> Selected excerpt:
────────

Quantum-chemical calculations were carried out at the DFT/B3LYP theory level with utilization of the Stuttgart/Cologne groups' quasi-relativistic ECP basis. Earlier calculations were made in the non-relativistic all-electron basis for Na-, K-systems only. Comparison of these calculations allows verifying the results obtained in the Stuttgart basis for Na-, K-systems.
Cesium-containing systems are needed for the decision of the further tasks related to simulation of electrochemical charge transfer. For this reason quasi-relativistic basis set was implemented in the given work.
The following parameters were considered:
energy of formation of the cationic outersphere shell Eos and compositions of the most stable particles in systems I and of their analogues in the systems II, the interaction energies of outersphere shells (M+)n with [CrX6] complex Eint(Mn-com) and with the rest of the model systems II Eint(Mn-rest), the interaction energy of the fragments {(M+)n[CrX6]} with the rest of the systems II Eint(p). Note, in systems II the outersphere cations are ranked in ascending series of the (Cr-M) distances (r), that is, with an increase in the number n the distance r(Cr-M(n)) increases, too.
The Eos dependences of the number of cations n always have a minimum at some intermediate nmin value (i.e. nmin < nlim). The existence of the minimum is mainly caused by an increase in the repulsion between outersphere M+ cations as their number increases. The composition of the system I at point nmin is the most stable. The composition of the most stable fragments in systems II coincides with or is close to the composition of the most stable species in appropriate systems I. That is, in considered model systems, the ligand composition of the electrolyte does not significantly affect the composition of the stable complex particles of chromium.
Although the second coordination sphere of chromium in systems II contains about 7–10 M+ cations, the energy minimum corresponds to nmin = 4 or 5 only. It means that at quantum-chemical and thermodynamic estimations of parameters of electrochemical charge transfer in molten salts it is reasonable to consider compositions with n=nlim as a single particle and the rest of system as a background.
If we denote such fragments as [CrX6], (M+)n and the rest of system II by characters A, B, C, respectively, then the first energy Eint(Mn-com) corresponds to equation A+B=AB. The second energy, that is, Eint(Mn-rest), characterizes the equation B+C=BC.
As follows from our results for systems II, in the range n = 1-6, the energy of interaction of the cationic shell (M+)n with the complex Eint(Mn-com) is larger than with the outer environment (rest of system) in all model systems except for Cs3CrF6+18CsF system where it is satisfied in the range of n = 1-5. The difference between these energies, i.e.

────────

> Directive 1: From the passage on chromium complexes in molten salts, repeat everything from "If we denote" down to "the equation B+C=BC.".
> Directive 2: Render this sentence from the passage on chromium complexes in molten salts in Spanish: "The composition of the system I at point nmin is the most stable."
> Directive 3:
Decide whether each statement agrees with the passage on chromium complexes in molten salts. Answer yes or no, and quote the words that settle it.
(a) The earlier non-relativistic all-electron calculations included cesium systems.
(b) The minimum in the Eos dependence is mainly caused by increasing repulsion between the outersphere cations.
(c) In systems II, the outersphere cations are ranked in descending order of Cr-M distance.

────────

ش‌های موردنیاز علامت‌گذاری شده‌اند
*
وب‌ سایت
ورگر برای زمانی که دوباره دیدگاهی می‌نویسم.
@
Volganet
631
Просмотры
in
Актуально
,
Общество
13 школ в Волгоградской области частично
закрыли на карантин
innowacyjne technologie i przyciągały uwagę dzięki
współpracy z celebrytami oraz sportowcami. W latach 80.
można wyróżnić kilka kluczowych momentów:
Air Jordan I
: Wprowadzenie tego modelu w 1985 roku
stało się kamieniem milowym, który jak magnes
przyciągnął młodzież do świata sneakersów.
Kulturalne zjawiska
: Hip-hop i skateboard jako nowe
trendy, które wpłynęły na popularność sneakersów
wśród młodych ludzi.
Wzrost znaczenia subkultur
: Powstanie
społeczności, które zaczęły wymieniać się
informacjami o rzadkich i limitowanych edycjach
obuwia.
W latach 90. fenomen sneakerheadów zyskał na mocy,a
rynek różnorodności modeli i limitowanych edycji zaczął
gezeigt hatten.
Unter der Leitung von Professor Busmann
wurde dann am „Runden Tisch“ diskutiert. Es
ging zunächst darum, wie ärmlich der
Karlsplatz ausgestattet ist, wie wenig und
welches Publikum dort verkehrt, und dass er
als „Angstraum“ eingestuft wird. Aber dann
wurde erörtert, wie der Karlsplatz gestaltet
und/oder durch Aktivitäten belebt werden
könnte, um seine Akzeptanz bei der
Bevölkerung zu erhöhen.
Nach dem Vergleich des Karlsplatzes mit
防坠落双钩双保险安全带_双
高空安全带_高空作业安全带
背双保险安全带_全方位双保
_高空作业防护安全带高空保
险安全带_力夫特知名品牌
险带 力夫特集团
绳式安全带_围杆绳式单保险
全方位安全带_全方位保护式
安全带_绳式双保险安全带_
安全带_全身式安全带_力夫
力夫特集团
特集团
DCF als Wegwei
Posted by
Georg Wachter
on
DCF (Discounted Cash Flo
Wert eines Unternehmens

────────

> Answer space 1:
If we denote such fragments as [CrX6], (M+)n and the rest of system II by characters A, B, C, respectively, then the first energy Eint(Mn-com) corresponds to equation A+B=AB. The second energy, that is, Eint(Mn-rest), characterizes the equation B+C=BC.

> Answer space 2: La composición del sistema I en el punto nmin es la más estable.

> Answer space 3:
(a) No: "Earlier calculations were made in the non-relativistic all-electron basis for Na-, K-systems only."
(b) Yes: "The existence of the minimum is mainly caused by an increase in the repulsion between outersphere M+ cations as their number increases."
(c) No: "in systems II the outersphere cations are ranked in ascending series of the (Cr-M) distances (r)"